This is an extension of a previous post on statistical power. In that post we derived the formula for statistical power using
- The effect size
- The standard error of the effect. Alternatively, this can be stated as the variance and the sample size.
- \(\alpha\).
However, there is an assumption of perfect compliance. That is, 100% of the treatment units are actually treated, and 100% of the control units are actually withheld.
In this post we discuss the case when \(p_1\)% of treatment units are treated, and \(p_0\)% of control units are withheld.
Effect size
Say that treatment assignment is determined by the variable \(Z\), so \(Z = 1\) means we intend to provide treatment, and \(Z = 0\) means we intend to withhold. Let \(X\) be the treatment that was actually received.
\[\begin{align} p_1 &= P(X = 1 | Z = 1) \\ p_0 &= P(X = 0 | Z = 0) \end{align}\]
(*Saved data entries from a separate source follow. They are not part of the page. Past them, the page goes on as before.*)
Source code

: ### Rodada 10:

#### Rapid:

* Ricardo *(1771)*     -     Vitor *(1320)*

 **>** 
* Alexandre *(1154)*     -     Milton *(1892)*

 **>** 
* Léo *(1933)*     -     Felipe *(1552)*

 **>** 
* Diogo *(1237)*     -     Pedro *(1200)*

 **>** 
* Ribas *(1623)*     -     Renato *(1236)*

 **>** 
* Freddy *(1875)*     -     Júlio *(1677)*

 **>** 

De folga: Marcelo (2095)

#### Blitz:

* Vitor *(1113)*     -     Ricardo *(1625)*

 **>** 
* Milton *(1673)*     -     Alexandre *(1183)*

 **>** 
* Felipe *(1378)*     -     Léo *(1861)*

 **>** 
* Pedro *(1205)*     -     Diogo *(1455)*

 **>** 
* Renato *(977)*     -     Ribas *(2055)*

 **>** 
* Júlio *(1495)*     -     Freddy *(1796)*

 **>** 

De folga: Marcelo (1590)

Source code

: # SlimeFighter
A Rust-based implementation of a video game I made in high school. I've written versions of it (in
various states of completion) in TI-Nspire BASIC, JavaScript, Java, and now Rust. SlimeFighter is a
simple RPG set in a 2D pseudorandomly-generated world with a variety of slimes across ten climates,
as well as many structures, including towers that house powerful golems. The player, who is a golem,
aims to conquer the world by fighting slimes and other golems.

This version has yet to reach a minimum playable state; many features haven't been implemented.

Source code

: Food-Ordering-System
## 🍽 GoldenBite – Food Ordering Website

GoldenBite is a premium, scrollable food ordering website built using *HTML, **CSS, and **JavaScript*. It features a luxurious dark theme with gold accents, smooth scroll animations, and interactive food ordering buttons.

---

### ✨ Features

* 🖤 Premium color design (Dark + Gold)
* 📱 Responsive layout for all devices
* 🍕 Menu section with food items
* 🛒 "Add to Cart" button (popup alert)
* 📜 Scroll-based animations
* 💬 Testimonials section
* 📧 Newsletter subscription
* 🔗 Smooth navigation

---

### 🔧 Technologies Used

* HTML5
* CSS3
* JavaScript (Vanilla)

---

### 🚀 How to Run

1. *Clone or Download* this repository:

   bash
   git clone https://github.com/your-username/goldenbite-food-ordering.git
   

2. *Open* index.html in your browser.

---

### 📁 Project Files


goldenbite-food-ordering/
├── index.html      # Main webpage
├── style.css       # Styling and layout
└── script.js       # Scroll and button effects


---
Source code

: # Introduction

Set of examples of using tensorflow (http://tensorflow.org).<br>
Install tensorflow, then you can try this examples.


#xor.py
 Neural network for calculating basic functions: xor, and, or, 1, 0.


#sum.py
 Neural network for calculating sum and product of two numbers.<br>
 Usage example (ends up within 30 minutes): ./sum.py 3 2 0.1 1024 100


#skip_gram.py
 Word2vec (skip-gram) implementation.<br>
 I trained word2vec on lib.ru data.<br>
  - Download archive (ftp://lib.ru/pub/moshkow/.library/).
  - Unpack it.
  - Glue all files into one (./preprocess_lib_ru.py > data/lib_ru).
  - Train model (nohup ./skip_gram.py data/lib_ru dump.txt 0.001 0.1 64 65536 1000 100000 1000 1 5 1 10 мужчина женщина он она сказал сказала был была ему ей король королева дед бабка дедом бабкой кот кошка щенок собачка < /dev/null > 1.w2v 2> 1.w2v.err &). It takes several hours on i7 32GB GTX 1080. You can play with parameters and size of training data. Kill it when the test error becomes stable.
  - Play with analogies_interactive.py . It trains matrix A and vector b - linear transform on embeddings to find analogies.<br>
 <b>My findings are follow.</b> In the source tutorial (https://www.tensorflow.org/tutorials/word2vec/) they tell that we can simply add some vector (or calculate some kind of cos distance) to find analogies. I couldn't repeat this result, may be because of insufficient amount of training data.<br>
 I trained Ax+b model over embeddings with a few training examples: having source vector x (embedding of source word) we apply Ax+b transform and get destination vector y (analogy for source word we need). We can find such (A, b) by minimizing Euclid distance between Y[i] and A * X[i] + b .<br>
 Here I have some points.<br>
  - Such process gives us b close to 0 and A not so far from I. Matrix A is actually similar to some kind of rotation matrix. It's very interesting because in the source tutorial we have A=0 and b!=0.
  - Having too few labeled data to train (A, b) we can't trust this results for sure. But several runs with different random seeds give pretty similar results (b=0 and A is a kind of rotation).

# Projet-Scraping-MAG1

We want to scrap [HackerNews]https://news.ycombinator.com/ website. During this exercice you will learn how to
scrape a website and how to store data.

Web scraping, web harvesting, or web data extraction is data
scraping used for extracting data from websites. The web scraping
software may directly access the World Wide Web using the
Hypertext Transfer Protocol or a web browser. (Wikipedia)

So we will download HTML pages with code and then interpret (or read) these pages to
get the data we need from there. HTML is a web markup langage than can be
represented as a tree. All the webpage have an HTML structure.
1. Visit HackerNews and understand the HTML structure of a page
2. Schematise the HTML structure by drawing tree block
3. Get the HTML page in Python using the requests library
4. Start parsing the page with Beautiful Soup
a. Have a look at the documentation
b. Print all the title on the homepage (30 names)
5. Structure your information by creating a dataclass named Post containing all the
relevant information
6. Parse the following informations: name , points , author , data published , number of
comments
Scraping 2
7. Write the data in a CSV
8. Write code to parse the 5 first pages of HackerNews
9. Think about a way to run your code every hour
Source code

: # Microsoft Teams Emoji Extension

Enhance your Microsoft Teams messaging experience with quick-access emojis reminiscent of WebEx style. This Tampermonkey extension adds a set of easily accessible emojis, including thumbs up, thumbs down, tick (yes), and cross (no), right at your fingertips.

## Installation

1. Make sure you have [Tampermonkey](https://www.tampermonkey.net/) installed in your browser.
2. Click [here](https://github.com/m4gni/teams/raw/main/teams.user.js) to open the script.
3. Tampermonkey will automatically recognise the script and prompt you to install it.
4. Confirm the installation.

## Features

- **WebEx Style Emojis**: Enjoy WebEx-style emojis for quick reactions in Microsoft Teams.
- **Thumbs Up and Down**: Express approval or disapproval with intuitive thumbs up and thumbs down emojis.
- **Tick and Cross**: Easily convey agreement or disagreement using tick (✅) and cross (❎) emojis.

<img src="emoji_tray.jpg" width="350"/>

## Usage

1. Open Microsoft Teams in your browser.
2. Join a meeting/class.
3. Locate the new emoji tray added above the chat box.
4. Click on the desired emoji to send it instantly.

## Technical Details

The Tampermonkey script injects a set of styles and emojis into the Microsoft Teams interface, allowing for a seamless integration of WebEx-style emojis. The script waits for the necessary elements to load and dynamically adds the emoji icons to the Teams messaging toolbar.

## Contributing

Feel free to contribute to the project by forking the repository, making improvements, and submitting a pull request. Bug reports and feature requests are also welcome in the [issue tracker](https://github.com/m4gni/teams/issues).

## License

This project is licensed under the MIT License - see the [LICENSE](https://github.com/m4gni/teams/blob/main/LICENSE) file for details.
The effect size we care about is \(\Delta = \mu_1 - \mu_0 = E[y | X = 1] - E[y | X = 0]\). There is a difference between what we care about and what we will observe. From data, we will observe a dilution in the treatment effect. Noncompliance will decrease the effect size and will subsequently decrease the power.
\[\begin{align} \mu_1 | Z = 1 &= p_1 \mu_1 + (1 - p_1) \mu_0 \\ \mu_0 | Z = 0 &= p_0 \mu_0 + (1 - p_0) \mu_1 \\ \mu_1 | Z = 1 - \mu_0 | Z = 0 &= (p_1 + p_0 - 1) \Delta \end{align}\]
Variance
The variance of \(y\) is broken down using the law of total variance
\[Var(y) = E[var(y | X)] + Var(E[y | X])\]
The first term can be simplified and reduced to just \(\sigma^2\). We can argue that the variance of \(y\) is not a function of the artificially generated assignment variable, \(Z\). It is only a function of whether or not the unit actually received the treatment. This is a homoskedasticity assumption.
The second term is the variance of a mixture. The mixture has 2 parts: \(E[y | X = 0] =\mu_0\) and \(E[y | X = 1] = \mu_1 = \mu_0 + \Delta\) and each part is a function of a bernoulli random variable, \(X\). We leverage the identity
\[Var(f(X) | Z = 1) = p_1 (1 - p_1) (f(X = 1) - f(X = 0))^2.\]
We have the key pieces we need to express statistical power in terms of variables that we can plan for, namely the assignment \(Z\) and approximations for the compliance rate.
\[\begin{align} \mu_1 | Z = 1 &= p_1 \mu_1 + (1 - p_1) \mu_0 \\ \mu_0 | Z = 0 &= p_0 \mu_0 + (1 - p_0) \mu_1 \\ \mu_1 | Z = 1 - \mu_0 | Z = 0 &= (p_1 + p_0 - 1) \Delta \\ Var(y | Z = 1) &= \sigma^2 + p_1 (1 - p_1) \Delta^2 \approx \sigma^2 \\ Var(y | Z = 0) &= \sigma^2 + p_0 (1 - p_0) \Delta^2 \approx \sigma^2 \end{align}\]
The approximation in \(Var(y | Z = 1) \approx \sigma^2\) comes from the pattern that variance (not normalized by \(n\)) tends to be large while effect size tends to be small. Thus variance under noncompliance is not much different than variance under full compliance. The change in power will largely come from the dilution in the treatment effect.
\[ \boxed{\text{Power} = \Phi(\delta' - z_{1-\alpha/2}) + \Phi(-\delta' - z_{1-\alpha/2})} \]
where \(\delta' = \delta (p_1 + p_0 - 1)\) is a dilution on the treatment effect.
Using some simple numbers, if \(p_1 = p_0 = 0.9\), then \(\delta' = 0.8 \delta\). By changing the effect size by 0.8, we change the sample size necessary by \(\frac{1}{.8^2} = 56\%\)!